Buchberger theory and algorithm, which were stated for polynomial rings over a field, were earlier extended essentially in two different directions: on one hand relaxing the assumption on the coefficients, allowing to deal with, at least, an effective principal ideal ring; on the other hand dropping commutativity of the variables.

This allowed me, based on the lifting theorem presentation put forward by Möller and Pritchard, to introduce both Buchberger theory and algorithm in the generic setting of a monoid ring R[S] provided that both the ring R and the monoid S are sufficiently effective.

Actually, the Möller–Pritchard formulation of Buchberger theory can also be easily applied to cover Kandri-Rody–Weispfenning's solvable polynomial rings and even to relax the restriction requiring that variables and coefficients commute, covering at least multivariate Ore extensions.

This is not sufficient to cover other important settings on which a Buchberger theory and algorithm have been provided: on one hand the extension to group rings and path algebras, which requires the notion and tool of saturation and which has been formalized and settled by Birgit Reinert under the concept of function rings; on the other hand the rings introduced by Tamari and tested by V. Weispfenning, the researcher who strongly forced and extended the limits of Buchberger's theory. In both cases, as we have seen, their solution can be reformulated via Spear's Theorem.

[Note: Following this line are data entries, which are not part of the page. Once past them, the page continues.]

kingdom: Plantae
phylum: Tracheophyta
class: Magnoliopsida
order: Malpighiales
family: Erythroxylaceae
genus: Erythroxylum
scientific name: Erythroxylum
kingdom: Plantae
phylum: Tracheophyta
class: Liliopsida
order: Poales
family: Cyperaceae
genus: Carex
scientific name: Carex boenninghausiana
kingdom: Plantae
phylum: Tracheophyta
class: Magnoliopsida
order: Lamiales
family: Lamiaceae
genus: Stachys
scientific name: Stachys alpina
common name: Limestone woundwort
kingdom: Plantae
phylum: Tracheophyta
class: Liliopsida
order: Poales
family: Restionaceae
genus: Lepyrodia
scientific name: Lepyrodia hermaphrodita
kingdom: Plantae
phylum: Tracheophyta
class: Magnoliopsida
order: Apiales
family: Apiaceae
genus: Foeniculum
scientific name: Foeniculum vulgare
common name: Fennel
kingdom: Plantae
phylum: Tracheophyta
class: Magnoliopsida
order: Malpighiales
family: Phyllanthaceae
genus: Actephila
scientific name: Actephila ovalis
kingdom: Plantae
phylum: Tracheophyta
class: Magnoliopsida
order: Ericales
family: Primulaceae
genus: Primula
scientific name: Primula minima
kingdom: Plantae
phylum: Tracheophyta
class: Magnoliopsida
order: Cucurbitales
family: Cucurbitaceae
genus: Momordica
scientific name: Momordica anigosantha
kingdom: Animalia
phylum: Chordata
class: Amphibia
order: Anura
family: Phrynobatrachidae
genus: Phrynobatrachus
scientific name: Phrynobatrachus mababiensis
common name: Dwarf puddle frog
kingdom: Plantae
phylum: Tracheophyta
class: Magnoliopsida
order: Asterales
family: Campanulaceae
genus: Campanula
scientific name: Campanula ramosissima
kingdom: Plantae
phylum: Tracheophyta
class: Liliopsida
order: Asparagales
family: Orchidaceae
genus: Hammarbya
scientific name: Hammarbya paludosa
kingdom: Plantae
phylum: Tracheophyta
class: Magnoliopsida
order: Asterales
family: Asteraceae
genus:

Spear's theorem states that, given a quotient ring A = Q/I of a ring Q which has a Buchberger theory, the projection Π : Q ↠ A and an ideal J ⊂ A and denoting J ′ := Π⁻¹(J) = J + I and F a Gröbner basis of J′, then a Gröbner basis of J′ can be easily extracted from Π(F). We must specify from the beginning that this cannot be considered as an approach for computing Gröbner bases, if for no other reason than the obvious Noetherianity problem, but also as a central tool, together with the Zacharias–Szekeres results, for developing a Buchberger theory and algorithm for an effectively given ring along the footpath established by the Möller–Pritchard formulation.